Catherine gradually learns about the world through this ordeal, being rejected for marriage due to her lack of money by an overbearing patriarch, witnessing seducer Captain Tilney ruin her friend Isabella, and through discussions with her own love interest Henry Tilney.

She defers to him in keeping with the gender roles of 19th century young women, as he makes observations about the sexes, including claiming of women that “nature has given them so much, that they never find it necessary to use more than half”.

However, he also states that in matters of taste “excellence is pretty fairly divided between the sexes”.

An illustration from a 1917 edition of Northanger Abbey shows Catherine Morland being introduced to Henry Tilney at the Lower Rooms in Bath - Bridgeman via Getty Images)
An illustration from a 1917 edition of Northanger Abbey shows Catherine Morland being introduced to Henry Tilney at the Lower Rooms in Bath - Bridgeman via Getty Images)

As narrator, Austen also wryly comments on the imbalance between men and women at the time, writing with regard to Regency romantic propriety: “It must be very improper that a young lady should dream of a gentleman before the gentleman is first known to have dreamt of her.”

She also mocks women having to pretend to be stupid to please men, writing “a woman especially, if she have the misfortune of knowing anything, should conceal it as well as she can.”

The fact that Austen ironically and humorously handles gender roles in Northanger Abbey, and her other works, has led to claims that the Greenwich trigger warning is inappropriate.

Prof Dennis Hayes, education expert at the University of Derby and director of the campaign group Academics For Academic Freedom, said: “Through her great wit, expressed through her characters, Jane Austen offends everyone in her novels. She is the mistress of offence. That’s why we love her work.

“Students love her too. But some academics still seem to think their students are snowflakes and need coddling. How often do we have to remind them, and university management, that students are adults.
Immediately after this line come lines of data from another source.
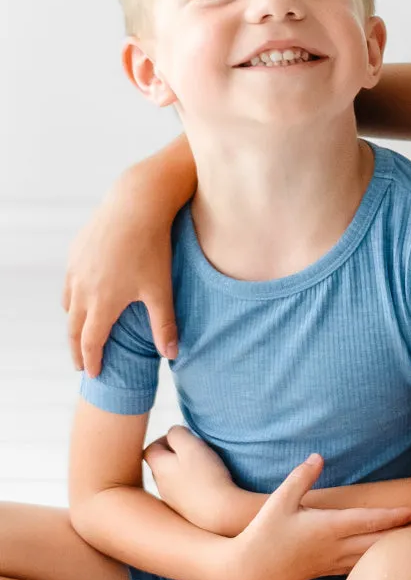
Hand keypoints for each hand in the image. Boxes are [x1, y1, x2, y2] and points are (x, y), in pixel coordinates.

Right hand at [64, 182, 179, 374]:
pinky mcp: (76, 251)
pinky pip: (70, 281)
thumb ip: (164, 325)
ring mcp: (76, 269)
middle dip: (77, 349)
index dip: (92, 360)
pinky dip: (73, 296)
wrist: (135, 205)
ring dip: (73, 322)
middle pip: (73, 327)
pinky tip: (82, 295)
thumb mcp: (161, 290)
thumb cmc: (153, 248)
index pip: (91, 341)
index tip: (94, 374)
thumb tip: (171, 355)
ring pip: (69, 303)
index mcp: (103, 302)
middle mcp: (82, 289)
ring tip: (81, 331)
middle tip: (80, 364)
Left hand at [144, 426, 248, 535]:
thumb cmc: (206, 477)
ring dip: (186, 470)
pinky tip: (210, 484)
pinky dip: (195, 485)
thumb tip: (173, 432)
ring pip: (174, 479)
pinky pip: (187, 492)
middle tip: (196, 450)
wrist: (220, 514)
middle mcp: (161, 485)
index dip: (165, 439)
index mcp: (159, 467)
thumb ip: (178, 434)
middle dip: (176, 454)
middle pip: (162, 464)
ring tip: (206, 466)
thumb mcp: (192, 446)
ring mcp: (174, 500)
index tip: (184, 437)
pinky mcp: (187, 511)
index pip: (151, 448)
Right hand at [227, 454, 410, 579]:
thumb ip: (301, 477)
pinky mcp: (325, 571)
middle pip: (376, 542)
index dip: (391, 517)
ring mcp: (331, 562)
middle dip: (404, 535)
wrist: (246, 571)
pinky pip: (357, 567)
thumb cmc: (262, 533)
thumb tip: (319, 456)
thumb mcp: (278, 500)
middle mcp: (333, 547)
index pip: (366, 522)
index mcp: (325, 528)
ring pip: (370, 557)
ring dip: (394, 549)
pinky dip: (375, 562)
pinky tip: (388, 560)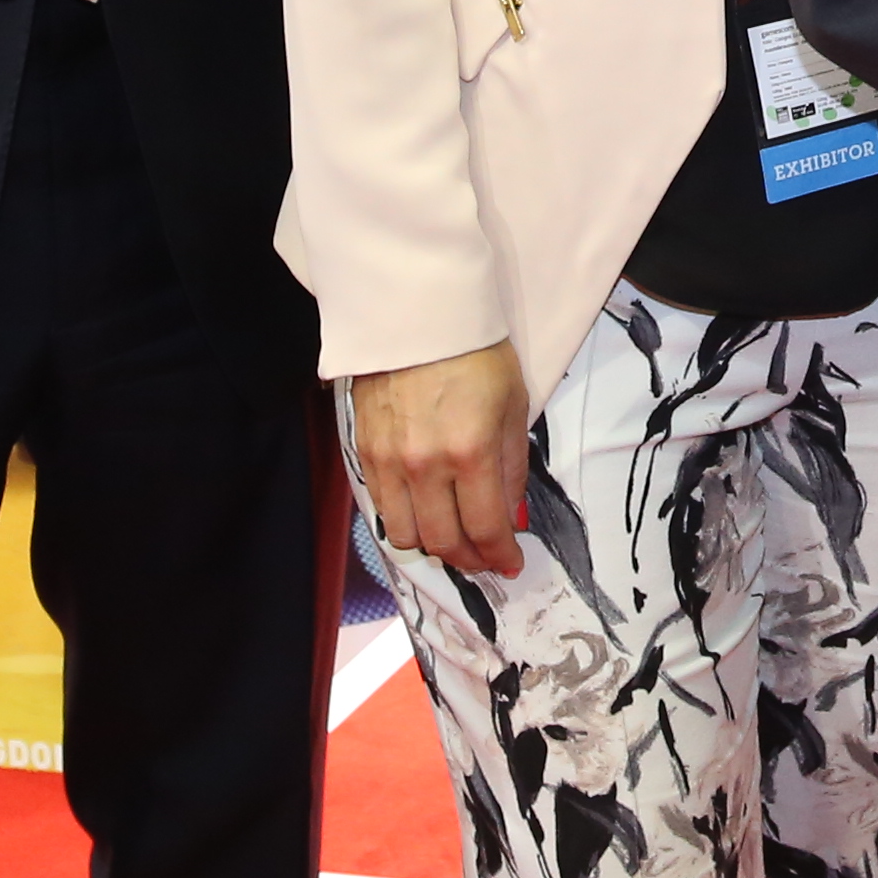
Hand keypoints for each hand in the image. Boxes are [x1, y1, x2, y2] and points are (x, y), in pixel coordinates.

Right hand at [350, 344, 531, 578]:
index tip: (510, 562)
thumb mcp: (513, 407)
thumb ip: (511, 469)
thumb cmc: (475, 354)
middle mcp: (426, 465)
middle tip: (485, 557)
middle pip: (443, 542)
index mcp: (471, 452)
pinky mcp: (365, 452)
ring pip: (406, 535)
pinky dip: (404, 521)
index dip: (500, 555)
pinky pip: (382, 508)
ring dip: (433, 545)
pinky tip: (423, 513)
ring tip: (453, 537)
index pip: (485, 529)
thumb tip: (510, 518)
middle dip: (470, 559)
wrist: (418, 315)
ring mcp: (390, 462)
They must stop infantilising them.

“Universities should put up one simple statement: Trigger warning – this is a university, you must expect to be offended.”

A Greenwich spokesman said: “Content warnings were first used in July 2021, in response to student requests relayed to the teaching team via their student representatives during the 2020/21 academic year. It was agreed that Content Warnings should be included in reading lists so that students would be able to take them into account before encountering each text.”